(Recorded data)
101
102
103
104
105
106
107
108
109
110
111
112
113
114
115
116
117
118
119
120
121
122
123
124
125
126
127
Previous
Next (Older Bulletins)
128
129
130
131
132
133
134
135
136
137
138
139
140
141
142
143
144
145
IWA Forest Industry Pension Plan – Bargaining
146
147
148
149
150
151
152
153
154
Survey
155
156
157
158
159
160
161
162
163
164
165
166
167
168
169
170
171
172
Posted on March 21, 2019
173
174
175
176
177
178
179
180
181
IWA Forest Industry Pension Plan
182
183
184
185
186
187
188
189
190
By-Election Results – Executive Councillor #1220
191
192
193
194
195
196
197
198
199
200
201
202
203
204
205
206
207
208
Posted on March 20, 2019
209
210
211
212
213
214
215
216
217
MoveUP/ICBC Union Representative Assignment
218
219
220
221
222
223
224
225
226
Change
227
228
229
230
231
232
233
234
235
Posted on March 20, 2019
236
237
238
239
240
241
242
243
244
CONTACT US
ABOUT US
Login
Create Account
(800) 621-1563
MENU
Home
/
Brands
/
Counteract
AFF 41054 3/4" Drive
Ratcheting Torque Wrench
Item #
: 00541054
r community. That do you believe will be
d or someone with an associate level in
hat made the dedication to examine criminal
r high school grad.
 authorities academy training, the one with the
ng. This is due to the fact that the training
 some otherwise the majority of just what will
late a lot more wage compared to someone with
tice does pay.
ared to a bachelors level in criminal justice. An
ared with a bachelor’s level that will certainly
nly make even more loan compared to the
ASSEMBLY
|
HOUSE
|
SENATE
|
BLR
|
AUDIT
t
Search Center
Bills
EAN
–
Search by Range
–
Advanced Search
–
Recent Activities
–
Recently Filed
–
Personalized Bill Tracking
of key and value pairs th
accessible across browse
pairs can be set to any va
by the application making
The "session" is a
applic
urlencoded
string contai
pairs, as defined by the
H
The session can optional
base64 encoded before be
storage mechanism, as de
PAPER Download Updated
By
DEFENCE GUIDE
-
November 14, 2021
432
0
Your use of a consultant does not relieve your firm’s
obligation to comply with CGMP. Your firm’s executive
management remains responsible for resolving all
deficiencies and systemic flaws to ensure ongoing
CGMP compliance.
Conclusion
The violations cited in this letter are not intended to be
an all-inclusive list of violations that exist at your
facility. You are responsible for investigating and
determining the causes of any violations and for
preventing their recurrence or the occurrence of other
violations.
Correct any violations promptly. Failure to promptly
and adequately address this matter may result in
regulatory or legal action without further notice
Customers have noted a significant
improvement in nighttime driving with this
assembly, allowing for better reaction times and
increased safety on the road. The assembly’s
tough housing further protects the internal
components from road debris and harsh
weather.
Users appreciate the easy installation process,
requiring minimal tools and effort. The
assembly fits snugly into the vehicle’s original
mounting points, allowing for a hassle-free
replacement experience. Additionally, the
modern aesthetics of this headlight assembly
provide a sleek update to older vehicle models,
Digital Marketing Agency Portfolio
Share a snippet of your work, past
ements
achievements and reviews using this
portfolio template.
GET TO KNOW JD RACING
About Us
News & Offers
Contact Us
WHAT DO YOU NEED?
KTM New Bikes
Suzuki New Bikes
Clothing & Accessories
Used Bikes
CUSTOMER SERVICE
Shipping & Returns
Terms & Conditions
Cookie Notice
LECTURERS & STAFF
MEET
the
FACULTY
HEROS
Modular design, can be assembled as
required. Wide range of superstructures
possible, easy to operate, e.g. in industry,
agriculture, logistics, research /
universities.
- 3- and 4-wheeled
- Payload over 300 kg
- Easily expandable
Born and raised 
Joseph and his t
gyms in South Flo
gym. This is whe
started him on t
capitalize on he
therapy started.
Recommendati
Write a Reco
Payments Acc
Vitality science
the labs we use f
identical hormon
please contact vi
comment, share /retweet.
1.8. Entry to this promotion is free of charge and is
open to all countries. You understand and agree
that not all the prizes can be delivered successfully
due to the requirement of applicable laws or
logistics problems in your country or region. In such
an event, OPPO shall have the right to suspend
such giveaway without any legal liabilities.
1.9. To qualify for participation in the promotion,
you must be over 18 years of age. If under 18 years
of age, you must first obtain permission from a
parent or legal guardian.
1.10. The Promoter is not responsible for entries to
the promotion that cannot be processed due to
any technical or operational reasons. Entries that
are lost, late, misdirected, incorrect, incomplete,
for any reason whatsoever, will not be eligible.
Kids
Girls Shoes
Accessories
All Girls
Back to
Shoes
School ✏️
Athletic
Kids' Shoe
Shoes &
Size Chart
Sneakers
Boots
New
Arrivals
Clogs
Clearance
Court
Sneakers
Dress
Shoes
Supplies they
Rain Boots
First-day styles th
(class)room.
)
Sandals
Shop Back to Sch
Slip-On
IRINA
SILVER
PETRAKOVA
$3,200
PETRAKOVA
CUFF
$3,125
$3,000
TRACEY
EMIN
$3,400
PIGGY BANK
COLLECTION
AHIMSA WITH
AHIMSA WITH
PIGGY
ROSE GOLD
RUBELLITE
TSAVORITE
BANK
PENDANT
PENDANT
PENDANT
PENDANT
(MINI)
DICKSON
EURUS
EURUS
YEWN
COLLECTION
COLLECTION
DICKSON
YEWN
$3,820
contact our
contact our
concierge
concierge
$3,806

__Work task__
Please copy out every line of the records above, reproducing each one character for character and keeping the original order.

__Exercise response__
101
102
103
104
105
106
107
108
109
110
111
112
113
114
115
116
117
118
119
120
121
122
123
124
125
126
127
Previous
Next (Older Bulletins)
128
129
130
131
132
133
134
135
136
137
138
139
140
141
142
143
144
145
IWA Forest Industry Pension Plan – Bargaining
146
147
148
149
150
151
152
153
154
Survey
155
156
157
158
159
160
161
162
163
164
165
166
167
168
169
170
171
172
Posted on March 21, 2019
173
174
175
176
177
178
179
180
181
IWA Forest Industry Pension Plan
182
183
184
185
186
187
188
189
190
By-Election Results – Executive Councillor #1220
191
192
193
194
195
196
197
198
199
200
201
202
203
204
205
206
207
208
Posted on March 20, 2019
209
210
211
212
213
214
215
216
217
MoveUP/ICBC Union Representative Assignment
218
219
220
221
222
223
224
225
226
Change
227
228
229
230
231
232
233
234
235
Posted on March 20, 2019
236
237
238
239
240
241
242
243
244
CONTACT US
ABOUT US
Login
Create Account
(800) 621-1563
MENU
Home
/
Brands
/
Counteract
AFF 41054 3/4" Drive
Ratcheting Torque Wrench
Item #
: 00541054
r community. That do you believe will be
d or someone with an associate level in
hat made the dedication to examine criminal
r high school grad.
 authorities academy training, the one with the
ng. This is due to the fact that the training
 some otherwise the majority of just what will
late a lot more wage compared to someone with
tice does pay.
ared to a bachelors level in criminal justice. An
ared with a bachelor’s level that will certainly
nly make even more loan compared to the
ASSEMBLY
|
HOUSE
|
SENATE
|
BLR
|
AUDIT
t
Search Center
Bills
EAN
–
Search by Range
–
Advanced Search
–
Recent Activities
–
Recently Filed
–
Personalized Bill Tracking
of key and value pairs th
accessible across browse
pairs can be set to any va
by the application making
The "session" is a
applic
urlencoded
string contai
pairs, as defined by the
H
The session can optional
base64 encoded before be
storage mechanism, as de
PAPER Download Updated
By
DEFENCE GUIDE
-
November 14, 2021
432
0
Your use of a consultant does not relieve your firm’s
obligation to comply with CGMP. Your firm’s executive
management remains responsible for resolving all
deficiencies and systemic flaws to ensure ongoing
CGMP compliance.
Conclusion
The violations cited in this letter are not intended to be
an all-inclusive list of violations that exist at your
facility. You are responsible for investigating and
determining the causes of any violations and for
preventing their recurrence or the occurrence of other
violations.
Correct any violations promptly. Failure to promptly
and adequately address this matter may result in
regulatory or legal action without further notice
Customers have noted a significant
improvement in nighttime driving with this
assembly, allowing for better reaction times and
increased safety on the road. The assembly’s
tough housing further protects the internal
components from road debris and harsh
weather.
Users appreciate the easy installation process,
requiring minimal tools and effort. The
assembly fits snugly into the vehicle’s original
mounting points, allowing for a hassle-free
replacement experience. Additionally, the
modern aesthetics of this headlight assembly
provide a sleek update to older vehicle models,
Digital Marketing Agency Portfolio
Share a snippet of your work, past
ements
achievements and reviews using this
portfolio template.
GET TO KNOW JD RACING
About Us
News & Offers
Contact Us
WHAT DO YOU NEED?
KTM New Bikes
Suzuki New Bikes
Clothing & Accessories
Used Bikes
CUSTOMER SERVICE
Shipping & Returns
Terms & Conditions
Cookie Notice
LECTURERS & STAFF
MEET
the
FACULTY
HEROS
Modular design, can be assembled as
required. Wide range of superstructures
possible, easy to operate, e.g. in industry,
agriculture, logistics, research /
universities.
- 3- and 4-wheeled
- Payload over 300 kg
- Easily expandable
Born and raised 
Joseph and his t
gyms in South Flo
gym. This is whe
started him on t
capitalize on he
therapy started.
Recommendati
Write a Reco
Payments Acc
Vitality science
the labs we use f
identical hormon
please contact vi
comment, share /retweet.
1.8. Entry to this promotion is free of charge and is
open to all countries. You understand and agree
that not all the prizes can be delivered successfully
due to the requirement of applicable laws or
logistics problems in your country or region. In such
an event, OPPO shall have the right to suspend
such giveaway without any legal liabilities.
1.9. To qualify for participation in the promotion,
you must be over 18 years of age. If under 18 years
of age, you must first obtain permission from a
parent or legal guardian.
1.10. The Promoter is not responsible for entries to
the promotion that cannot be processed due to
any technical or operational reasons. Entries that
are lost, late, misdirected, incorrect, incomplete,
for any reason whatsoever, will not be eligible.
Kids
Girls Shoes
Accessories
All Girls
Back to
Shoes
School ✏️
Athletic
Kids' Shoe
Shoes &
Size Chart
Sneakers
Boots
New
Arrivals
Clogs
Clearance
Court
Sneakers
Dress
Shoes
Supplies they
Rain Boots
First-day styles th
(class)room.
)
Sandals
Shop Back to Sch
Slip-On
IRINA
SILVER
PETRAKOVA
$3,200
PETRAKOVA
CUFF
$3,125
$3,000
TRACEY
EMIN
$3,400
PIGGY BANK
COLLECTION
AHIMSA WITH
AHIMSA WITH
PIGGY
ROSE GOLD
RUBELLITE
TSAVORITE
BANK
PENDANT
PENDANT
PENDANT
PENDANT
(MINI)
DICKSON
EURUS
EURUS
YEWN
COLLECTION
COLLECTION
DICKSON
YEWN
$3,820
contact our
contact our
concierge
concierge
$3,806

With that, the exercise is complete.